Women with SCIs may give birth vaginally. Women with spinal cord transection above the T10 segment may have painless labor, but this does not negate the need for neuraxial anesthesia.
Breastfeeding difficulties can result from autonomic dysreflexia, inhibition of the milk ejection reflex because of the underlying neurologic lesion, and problems with infant handling 12. Anticipatory guidance should therefore also address the possibility of an increased need for social support services, breastfeeding support 30, and modifications for newborn care.

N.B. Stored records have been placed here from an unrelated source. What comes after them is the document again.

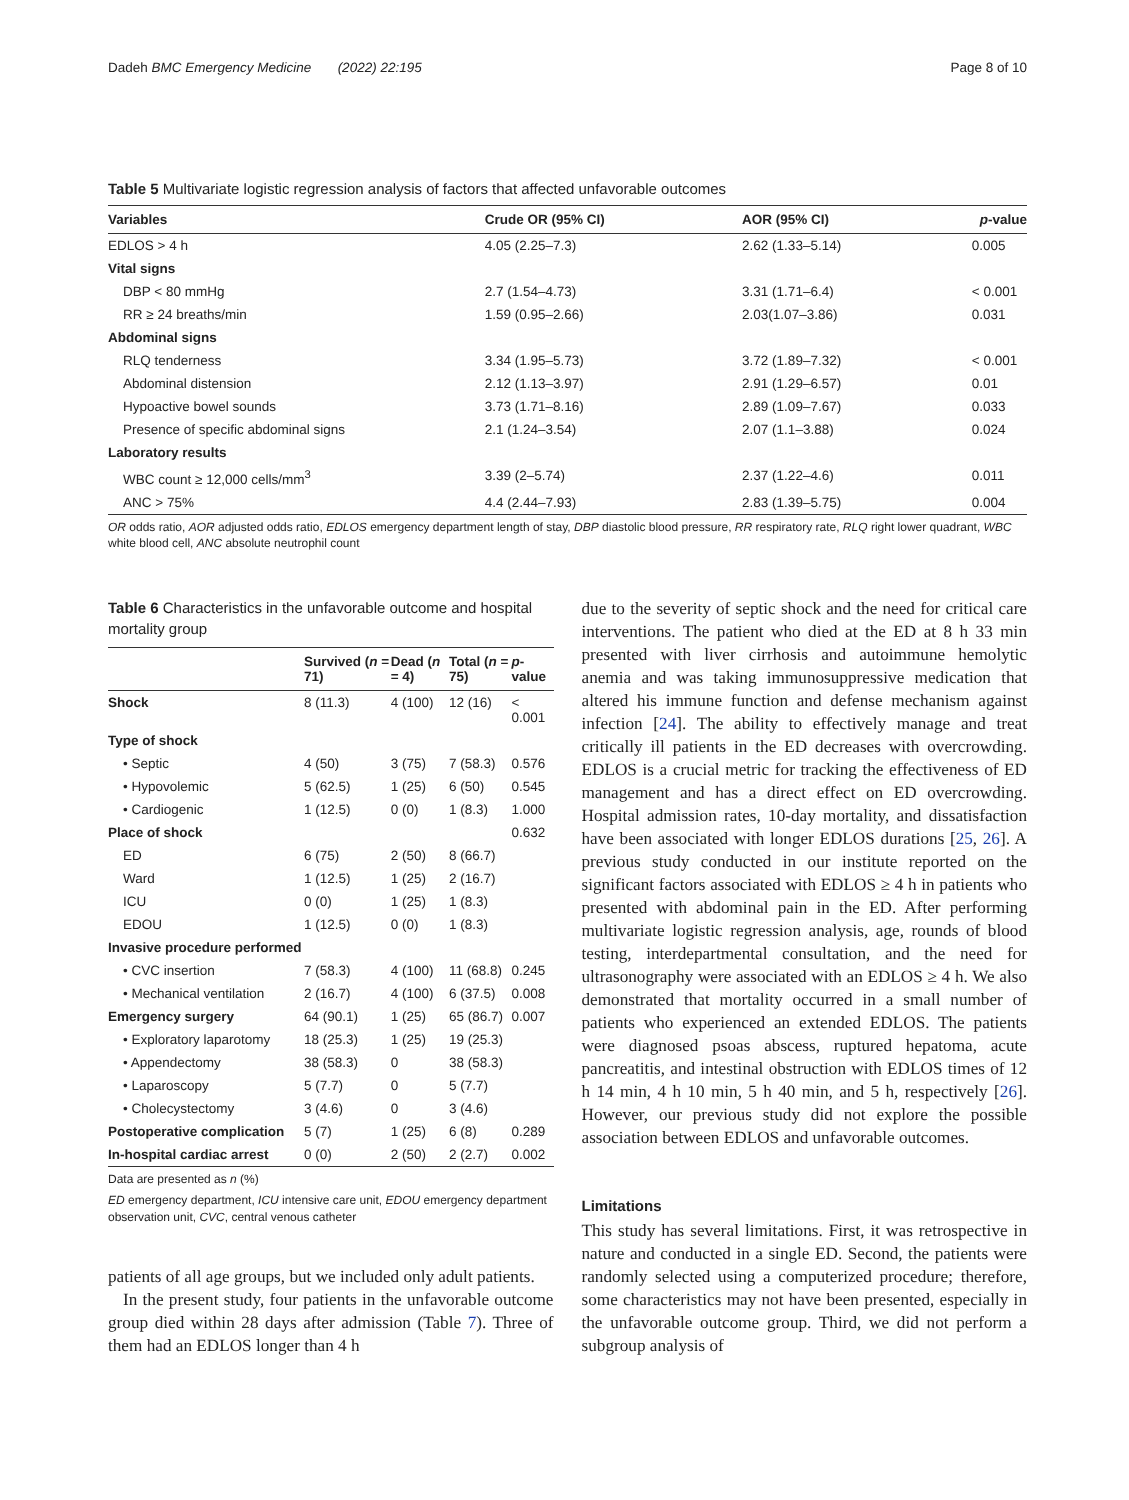Dadeh BMC Emergency Medicine (2022) 22:195 Page 8 of 10
Table 5 Multivariate logistic regression analysis of factors that affected unfavorable outcomes
| Variables | Crude OR (95% CI) | AOR (95% CI) | p -value |
| --- | --- | --- | --- |
| EDLOS > 4 h | 4.05 (2.25–7.3) | 2.62 (1.33–5.14) | 0.005 |
| Vital signs | | | |
| DBP < 80 mmHg | 2.7 (1.54–4.73) | 3.31 (1.71–6.4) | < 0.001 |
| RR ≥ 24 breaths/min | 1.59 (0.95–2.66) | 2.03(1.07–3.86) | 0.031 |
| Abdominal signs | | | |
| RLQ tenderness | 3.34 (1.95–5.73) | 3.72 (1.89–7.32) | < 0.001 |
| Abdominal distension | 2.12 (1.13–3.97) | 2.91 (1.29–6.57) | 0.01 |
| Hypoactive bowel sounds | 3.73 (1.71–8.16) | 2.89 (1.09–7.67) | 0.033 |
| Presence of specific abdominal signs | 2.1 (1.24–3.54) | 2.07 (1.1–3.88) | 0.024 |
| Laboratory results | | | |
| WBC count ≥ 12,000 cells/mm<sup>3</sup> | 3.39 (2–5.74) | 2.37 (1.22–4.6) | 0.011 |
| ANC > 75% | 4.4 (2.44–7.93) | 2.83 (1.39–5.75) | 0.004 |
OR odds ratio, AOR adjusted odds ratio, EDLOS emergency department length of stay, DBP diastolic blood pressure, RR respiratory rate, RLQ right lower quadrant, WBC white blood cell, ANC absolute neutrophil count
Table 6 Characteristics in the unfavorable outcome and hospital mortality group
| | Survived ( n = 71) | Dead ( n = 4) | Total ( n = 75) | p -value |
| --- | --- | --- | --- | --- |
| Shock | 8 (11.3) | 4 (100) | 12 (16) | < 0.001 |
| Type of shock | | | | |
| • Septic | 4 (50) | 3 (75) | 7 (58.3) | 0.576 |
| • Hypovolemic | 5 (62.5) | 1 (25) | 6 (50) | 0.545 |
| • Cardiogenic | 1 (12.5) | 0 (0) | 1 (8.3) | 1.000 |
| Place of shock | | | | 0.632 |
| ED | 6 (75) | 2 (50) | 8 (66.7) | |
| Ward | 1 (12.5) | 1 (25) | 2 (16.7) | |
| ICU | 0 (0) | 1 (25) | 1 (8.3) | |
| EDOU | 1 (12.5) | 0 (0) | 1 (8.3) | |
| Invasive procedure performed | | | | |
| • CVC insertion | 7 (58.3) | 4 (100) | 11 (68.8) | 0.245 |
| • Mechanical ventilation | 2 (16.7) | 4 (100) | 6 (37.5) | 0.008 |
| Emergency surgery | 64 (90.1) | 1 (25) | 65 (86.7) | 0.007 |
| • Exploratory laparotomy | 18 (25.3) | 1 (25) | 19 (25.3) | |
| • Appendectomy | 38 (58.3) | 0 | 38 (58.3) | |
| • Laparoscopy | 5 (7.7) | 0 | 5 (7.7) | |
| • Cholecystectomy | 3 (4.6) | 0 | 3 (4.6) | |
| Postoperative complication | 5 (7) | 1 (25) | 6 (8) | 0.289 |
| In-hospital cardiac arrest | 0 (0) | 2 (50) | 2 (2.7) | 0.002 |
Data are presented as n (%)
ED emergency department, ICU intensive care unit, EDOU emergency department observation unit, CVC, central venous catheter
patients of all age groups, but we included only adult patients.
In the present study, four patients in the unfavorable outcome group died within 28 days after admission (Table 7). Three of them had an EDLOS longer than 4 h
due to the severity of septic shock and the need for critical care interventions. The patient who died at the ED at 8 h 33 min presented with liver cirrhosis and autoimmune hemolytic anemia and was taking immunosuppressive medication that altered his immune function and defense mechanism against infection [24]. The ability to effectively manage and treat critically ill patients in the ED decreases with overcrowding. EDLOS is a crucial metric for tracking the effectiveness of ED management and has a direct effect on ED overcrowding. Hospital admission rates, 10-day mortality, and dissatisfaction have been associated with longer EDLOS durations [25, 26]. A previous study conducted in our institute reported on the significant factors associated with EDLOS ≥ 4 h in patients who presented with abdominal pain in the ED. After performing multivariate logistic regression analysis, age, rounds of blood testing, interdepartmental consultation, and the need for ultrasonography were associated with an EDLOS ≥ 4 h. We also demonstrated that mortality occurred in a small number of patients who experienced an extended EDLOS. The patients were diagnosed psoas abscess, ruptured hepatoma, acute pancreatitis, and intestinal obstruction with EDLOS times of 12 h 14 min, 4 h 10 min, 5 h 40 min, and 5 h, respectively [26]. However, our previous study did not explore the possible association between EDLOS and unfavorable outcomes.
Limitations
This study has several limitations. First, it was retrospective in nature and conducted in a single ED. Second, the patients were randomly selected using a computerized procedure; therefore, some characteristics may not have been presented, especially in the unfavorable outcome group. Third, we did not perform a subgroup analysis of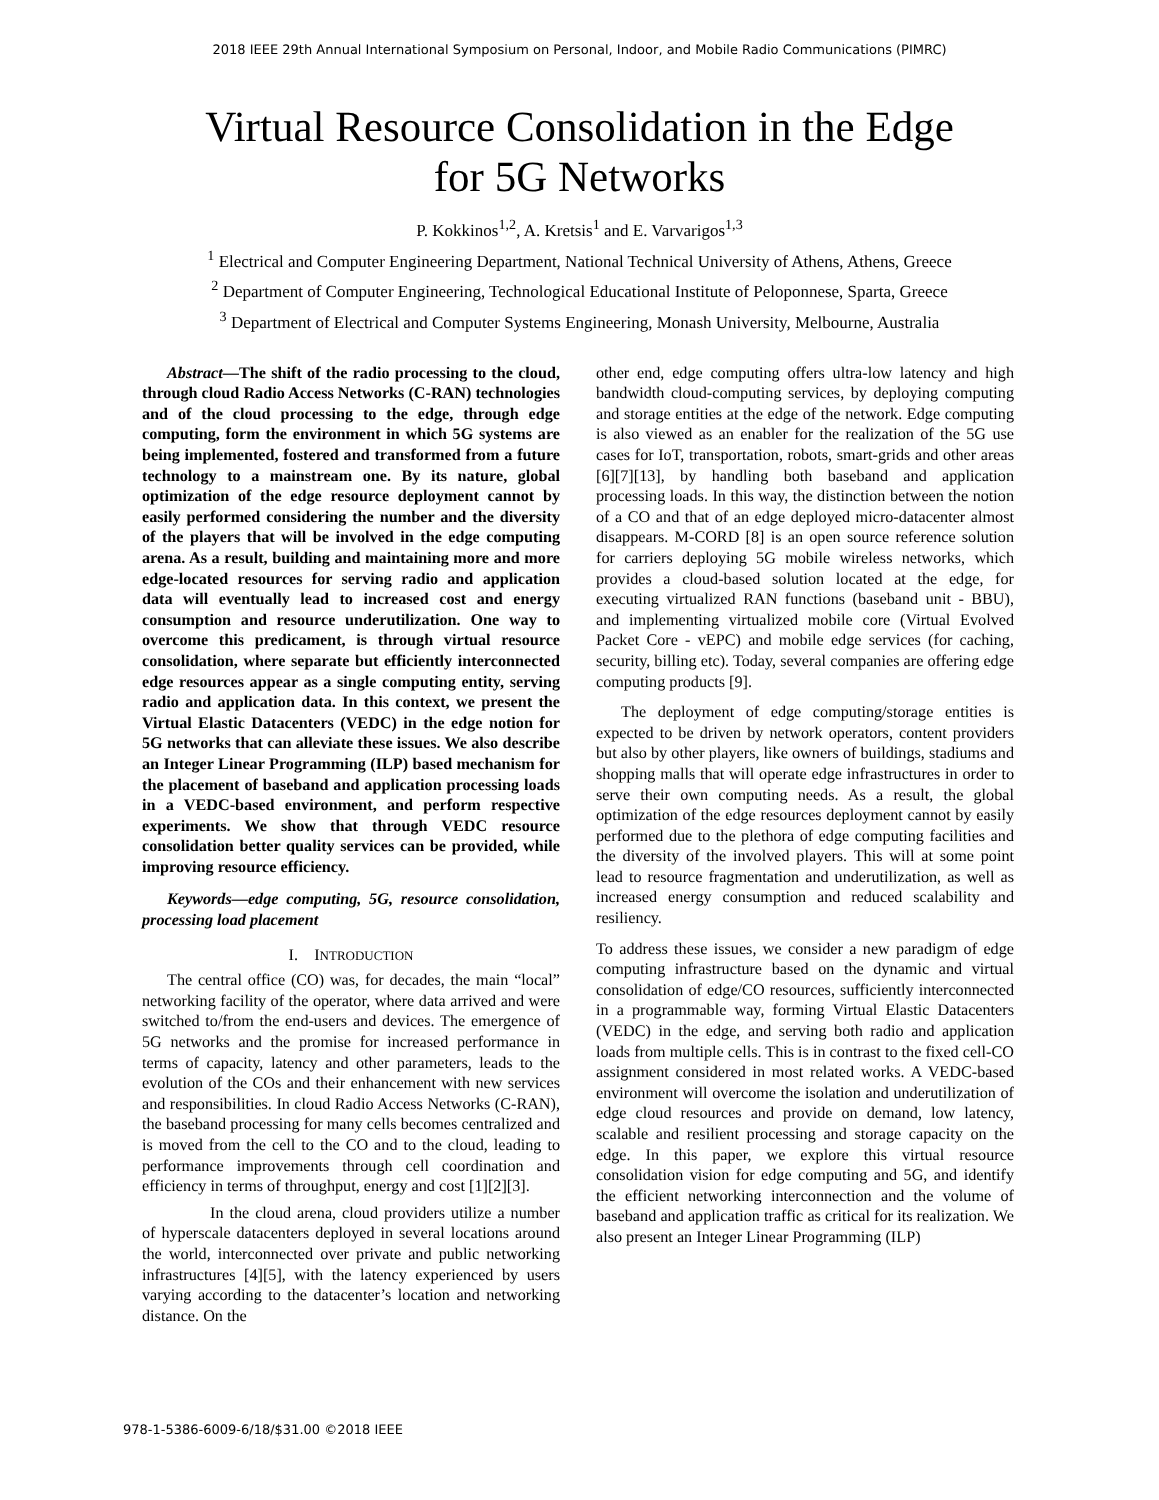2018 IEEE 29th Annual International Symposium on Personal, Indoor, and Mobile Radio Communications (PIMRC)
Virtual Resource Consolidation in the Edge
for 5G Networks
P. Kokkinos<sup>1,2</sup>, A. Kretsis<sup>1</sup> and E. Varvarigos<sup>1,3</sup>
<sup>1</sup> Electrical and Computer Engineering Department, National Technical University of Athens, Athens, Greece
<sup>2</sup> Department of Computer Engineering, Technological Educational Institute of Peloponnese, Sparta, Greece
<sup>3</sup> Department of Electrical and Computer Systems Engineering, Monash University, Melbourne, Australia
Abstract—The shift of the radio processing to the cloud, through cloud Radio Access Networks (C-RAN) technologies and of the cloud processing to the edge, through edge computing, form the environment in which 5G systems are being implemented, fostered and transformed from a future technology to a mainstream one. By its nature, global optimization of the edge resource deployment cannot by easily performed considering the number and the diversity of the players that will be involved in the edge computing arena. As a result, building and maintaining more and more edge-located resources for serving radio and application data will eventually lead to increased cost and energy consumption and resource underutilization. One way to overcome this predicament, is through virtual resource consolidation, where separate but efficiently interconnected edge resources appear as a single computing entity, serving radio and application data. In this context, we present the Virtual Elastic Datacenters (VEDC) in the edge notion for 5G networks that can alleviate these issues. We also describe an Integer Linear Programming (ILP) based mechanism for the placement of baseband and application processing loads in a VEDC-based environment, and perform respective experiments. We show that through VEDC resource consolidation better quality services can be provided, while improving resource efficiency.
Keywords—edge computing, 5G, resource consolidation, processing load placement
I. INTRODUCTION
The central office (CO) was, for decades, the main “local” networking facility of the operator, where data arrived and were switched to/from the end-users and devices. The emergence of 5G networks and the promise for increased performance in terms of capacity, latency and other parameters, leads to the evolution of the COs and their enhancement with new services and responsibilities. In cloud Radio Access Networks (C-RAN), the baseband processing for many cells becomes centralized and is moved from the cell to the CO and to the cloud, leading to performance improvements through cell coordination and efficiency in terms of throughput, energy and cost [1][2][3].
In the cloud arena, cloud providers utilize a number of hyperscale datacenters deployed in several locations around the world, interconnected over private and public networking infrastructures [4][5], with the latency experienced by users varying according to the datacenter’s location and networking distance. On the
other end, edge computing offers ultra-low latency and high bandwidth cloud-computing services, by deploying computing and storage entities at the edge of the network. Edge computing is also viewed as an enabler for the realization of the 5G use cases for IoT, transportation, robots, smart-grids and other areas [6][7][13], by handling both baseband and application processing loads. In this way, the distinction between the notion of a CO and that of an edge deployed micro-datacenter almost disappears. M-CORD [8] is an open source reference solution for carriers deploying 5G mobile wireless networks, which provides a cloud-based solution located at the edge, for executing virtualized RAN functions (baseband unit - BBU), and implementing virtualized mobile core (Virtual Evolved Packet Core - vEPC) and mobile edge services (for caching, security, billing etc). Today, several companies are offering edge computing products [9].
The deployment of edge computing/storage entities is expected to be driven by network operators, content providers but also by other players, like owners of buildings, stadiums and shopping malls that will operate edge infrastructures in order to serve their own computing needs. As a result, the global optimization of the edge resources deployment cannot by easily performed due to the plethora of edge computing facilities and the diversity of the involved players. This will at some point lead to resource fragmentation and underutilization, as well as increased energy consumption and reduced scalability and resiliency.
To address these issues, we consider a new paradigm of edge computing infrastructure based on the dynamic and virtual consolidation of edge/CO resources, sufficiently interconnected in a programmable way, forming Virtual Elastic Datacenters (VEDC) in the edge, and serving both radio and application loads from multiple cells. This is in contrast to the fixed cell-CO assignment considered in most related works. A VEDC-based environment will overcome the isolation and underutilization of edge cloud resources and provide on demand, low latency, scalable and resilient processing and storage capacity on the edge. In this paper, we explore this virtual resource consolidation vision for edge computing and 5G, and identify the efficient networking interconnection and the volume of baseband and application traffic as critical for its realization. We also present an Integer Linear Programming (ILP)
978-1-5386-6009-6/18/$31.00 ©2018 IEEE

In addition to routine postpartum care, obstetrician–gynecologists and other obstetric care professionals should ensure that perineal and cesarean wounds are examined appropriately because of concerns for delayed wound healing in patients with SCI. Health care professionals should also be aware of and able to counsel patients about common postpartum medications, experiences, and procedures, such as bladder distension and fundal massage, which may increase the risk of autonomic dysreflexia. Although breastfeeding may be possible, data suggest that SCI, particularly at or above T6, can disrupt lactation and is associated with shorter breastfeeding duration 30 31. Additional support may be needed to facilitate breastfeeding in women with SCIs who desire to breastfeed and are physiologically capable of doing so. Depression, suicide, alcoholism, and a wide variety of other mental health problems all occur at higher rates in women with SCIs 30. Additionally, postpartum women with SCIs are reported to have higher rates of rehospitalization for postpartum depression 32. Therefore, screening and treatment for postpartum depression and other maternal mental health disorders are especially important in this population.